Welcome to our latest installment of 10 Questions, the incisive series of interviews where we ask the various musical personalities who orbit our Desert Mine sphere some probing questions about their art/craft.
This week we tracked down the roaming troubadour Chris Helme. Chris, formerly of the UK rock group Chutzpah, has built up a reputation as a nomadic minstrel delivering songs of fire and passion into the hearts of audiences across the nation. And this year he teamed up with Desert Mine's Sam Forrest to record his second solo album 'The Rookery' which is due out later this year.
The recording for this album took place in a hectic two week session in a gothic mansion set amidst the Yorkshire Dales and will be reviewed on this webblog upon its release.
So without further ado, we put Chris in an iron chamber, surrounded him with barbed wire and force-fed him these questions:
1. When you write songs, which bit of the song do you write first? The beginning or the end?
It all depends on my mood, and where Sagiarius is in relation Tesco's but on a tuesday I start in the middle and work outwards in a brisk circular motion, leaving the outer edges slightly ragged and creased.
2. Have you ever tried playing guitar and singing at the same time?
Yes. It's very liberating, for both parties.
3. How does it feel to be publicly acclaimed as 'the saviour of nu-folk'?
I wouldn't know. Ask Benjamin Francis Leftwich. He gets that all the time.
4. Why do you either stand or sit when you play live?
I forget which one I decided upon in the dressing room. So I panic...
5. Can you sing faster than you can play guitar?
Yes. And no. It's all relative. I prefer to sing slower, leaning towards a backwards trajectionary of 37 degrees. It's a time travel thing. You'd never understand, so don't ask.
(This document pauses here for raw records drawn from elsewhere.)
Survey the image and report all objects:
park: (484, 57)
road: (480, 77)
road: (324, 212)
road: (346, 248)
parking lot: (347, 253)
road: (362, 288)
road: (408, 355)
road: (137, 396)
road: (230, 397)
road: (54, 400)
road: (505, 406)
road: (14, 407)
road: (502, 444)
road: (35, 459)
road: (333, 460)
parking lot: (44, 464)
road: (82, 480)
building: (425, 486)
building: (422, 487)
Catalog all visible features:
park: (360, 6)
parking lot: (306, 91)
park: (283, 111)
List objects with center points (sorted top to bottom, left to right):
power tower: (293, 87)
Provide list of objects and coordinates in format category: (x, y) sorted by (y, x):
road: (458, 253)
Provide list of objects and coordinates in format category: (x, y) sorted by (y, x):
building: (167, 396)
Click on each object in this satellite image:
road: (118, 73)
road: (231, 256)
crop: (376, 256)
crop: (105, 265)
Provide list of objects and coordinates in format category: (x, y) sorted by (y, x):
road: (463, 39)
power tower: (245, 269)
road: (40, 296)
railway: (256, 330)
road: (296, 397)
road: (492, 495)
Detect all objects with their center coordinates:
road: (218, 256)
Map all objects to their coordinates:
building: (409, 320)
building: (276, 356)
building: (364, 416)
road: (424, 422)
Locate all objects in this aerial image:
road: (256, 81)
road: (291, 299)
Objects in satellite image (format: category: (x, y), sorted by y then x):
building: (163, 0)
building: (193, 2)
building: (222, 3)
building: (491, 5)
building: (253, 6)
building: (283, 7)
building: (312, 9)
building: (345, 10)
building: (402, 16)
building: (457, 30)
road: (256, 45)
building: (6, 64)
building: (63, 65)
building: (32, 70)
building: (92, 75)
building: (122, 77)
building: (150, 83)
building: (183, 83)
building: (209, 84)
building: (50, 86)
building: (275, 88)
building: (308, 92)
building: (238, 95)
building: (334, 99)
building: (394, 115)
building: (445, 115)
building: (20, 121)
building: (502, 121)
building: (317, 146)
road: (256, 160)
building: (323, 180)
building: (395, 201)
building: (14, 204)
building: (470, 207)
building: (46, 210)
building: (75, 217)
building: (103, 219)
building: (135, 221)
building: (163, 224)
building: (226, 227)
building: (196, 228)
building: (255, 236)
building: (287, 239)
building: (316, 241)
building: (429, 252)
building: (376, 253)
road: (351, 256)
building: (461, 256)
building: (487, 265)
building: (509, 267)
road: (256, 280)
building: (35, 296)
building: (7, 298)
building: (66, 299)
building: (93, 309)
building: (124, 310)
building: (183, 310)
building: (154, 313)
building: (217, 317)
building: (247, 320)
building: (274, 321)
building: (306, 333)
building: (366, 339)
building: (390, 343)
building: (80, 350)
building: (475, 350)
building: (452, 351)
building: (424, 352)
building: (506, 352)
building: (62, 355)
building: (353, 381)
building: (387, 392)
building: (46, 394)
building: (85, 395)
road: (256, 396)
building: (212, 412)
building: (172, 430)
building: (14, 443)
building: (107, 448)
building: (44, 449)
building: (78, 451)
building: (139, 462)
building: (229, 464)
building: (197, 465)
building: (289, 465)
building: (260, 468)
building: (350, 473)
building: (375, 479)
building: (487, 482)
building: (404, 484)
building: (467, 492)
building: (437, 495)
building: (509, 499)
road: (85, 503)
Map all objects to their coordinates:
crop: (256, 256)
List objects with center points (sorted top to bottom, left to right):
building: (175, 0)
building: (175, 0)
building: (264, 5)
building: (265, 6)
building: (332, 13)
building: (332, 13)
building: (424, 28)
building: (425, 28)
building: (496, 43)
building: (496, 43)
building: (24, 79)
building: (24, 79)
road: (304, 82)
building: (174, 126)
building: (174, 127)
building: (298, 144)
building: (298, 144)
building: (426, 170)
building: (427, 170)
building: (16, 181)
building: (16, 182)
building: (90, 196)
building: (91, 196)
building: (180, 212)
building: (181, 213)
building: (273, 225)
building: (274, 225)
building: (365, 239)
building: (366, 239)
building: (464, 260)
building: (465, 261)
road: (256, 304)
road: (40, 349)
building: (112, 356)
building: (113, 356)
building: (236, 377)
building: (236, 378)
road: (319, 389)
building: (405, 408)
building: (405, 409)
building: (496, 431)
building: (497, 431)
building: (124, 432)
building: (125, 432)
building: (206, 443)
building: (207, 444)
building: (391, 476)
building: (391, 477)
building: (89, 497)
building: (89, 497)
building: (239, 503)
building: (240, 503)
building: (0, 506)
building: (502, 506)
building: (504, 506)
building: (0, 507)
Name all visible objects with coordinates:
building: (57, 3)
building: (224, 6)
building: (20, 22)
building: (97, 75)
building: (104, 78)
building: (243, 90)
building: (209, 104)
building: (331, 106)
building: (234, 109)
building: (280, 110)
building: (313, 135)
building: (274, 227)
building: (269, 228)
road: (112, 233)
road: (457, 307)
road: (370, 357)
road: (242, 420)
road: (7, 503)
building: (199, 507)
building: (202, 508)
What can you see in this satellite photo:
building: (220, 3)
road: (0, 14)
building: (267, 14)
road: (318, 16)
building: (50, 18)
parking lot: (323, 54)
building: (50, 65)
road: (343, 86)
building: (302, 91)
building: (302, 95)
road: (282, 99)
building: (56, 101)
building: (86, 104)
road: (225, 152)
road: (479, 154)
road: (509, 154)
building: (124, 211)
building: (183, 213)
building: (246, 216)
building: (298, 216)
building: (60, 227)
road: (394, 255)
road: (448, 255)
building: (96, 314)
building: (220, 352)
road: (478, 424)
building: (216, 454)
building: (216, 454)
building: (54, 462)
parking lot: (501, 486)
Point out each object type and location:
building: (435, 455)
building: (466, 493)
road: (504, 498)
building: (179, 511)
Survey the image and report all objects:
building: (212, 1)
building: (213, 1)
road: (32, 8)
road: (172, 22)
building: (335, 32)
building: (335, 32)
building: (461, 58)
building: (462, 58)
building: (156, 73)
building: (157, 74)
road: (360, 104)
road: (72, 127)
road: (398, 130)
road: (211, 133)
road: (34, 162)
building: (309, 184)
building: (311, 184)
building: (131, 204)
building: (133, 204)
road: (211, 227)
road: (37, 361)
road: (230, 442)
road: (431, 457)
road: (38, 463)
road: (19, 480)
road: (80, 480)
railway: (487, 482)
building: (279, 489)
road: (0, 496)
6. If you were giving advice to an aspiring singer-songwriter, at which point would you tell them to 'stay true to themselves'?
Probably somewhere amongst: ' Its a shit business, I was in a band once you know, Creme Bruile, here have a tape, it's my new demo.... promises are written on the water... I've heard they attract bears..... Carpe Diem!.. Don't be scared, just imagine they are all naked..... smile and the whole world will smile back atcha, kid, you're a star, you are the one and only...one in the hand is worth two in the bush......now there's the pot calling the kettle black....where there's muck there's brass ... be careful what you wish for....many a mickle makes a muckle...he who laughs last doen't get the joke...
7. What is the best tantrum that you have thrown onstage?
There's been so many. I was magnificent every single time. I'm very consistant in that area. However, modesty prevents me from expanding on the matter. You were there. You are always...there.
8. Does it matter that if a song makes absolutely no sense either lyrically or musically?
Nonsense is the language of the free.
9. What is the furthest distance that you have ever carried an amplifier?
http://g.co/maps/bwzjd It took forever, but it was worth it. My left arm drags on the floor a bit now, so I'm looking forward to the return journey, for purely aesthetic reasons.
10. If you had to wear either a) leather trousers b) ear-muffs or c) a cape onstage, which would you select and why?
If I had to? I would wear ear muffs, if only to dampen the cutting shrill of the choir of godless and unforgiven souls who ceaselessly tear at my flesh and scrape at my bones with their tales of misfortune and woe. Anyway, my my arse is too big for leather pants. Apparently Jim Morrisson's leather pants smelt of cheesey mushrooms. Capes are a bit pointless really. What use are they? They don't keep the wind or cold out, do they? Super heroes should have worn snorkel parkas or cagools. Harder to draw but never the less a damn sight more practical, if you ask me...which, correct me if I'm wrong.... you regretfully did.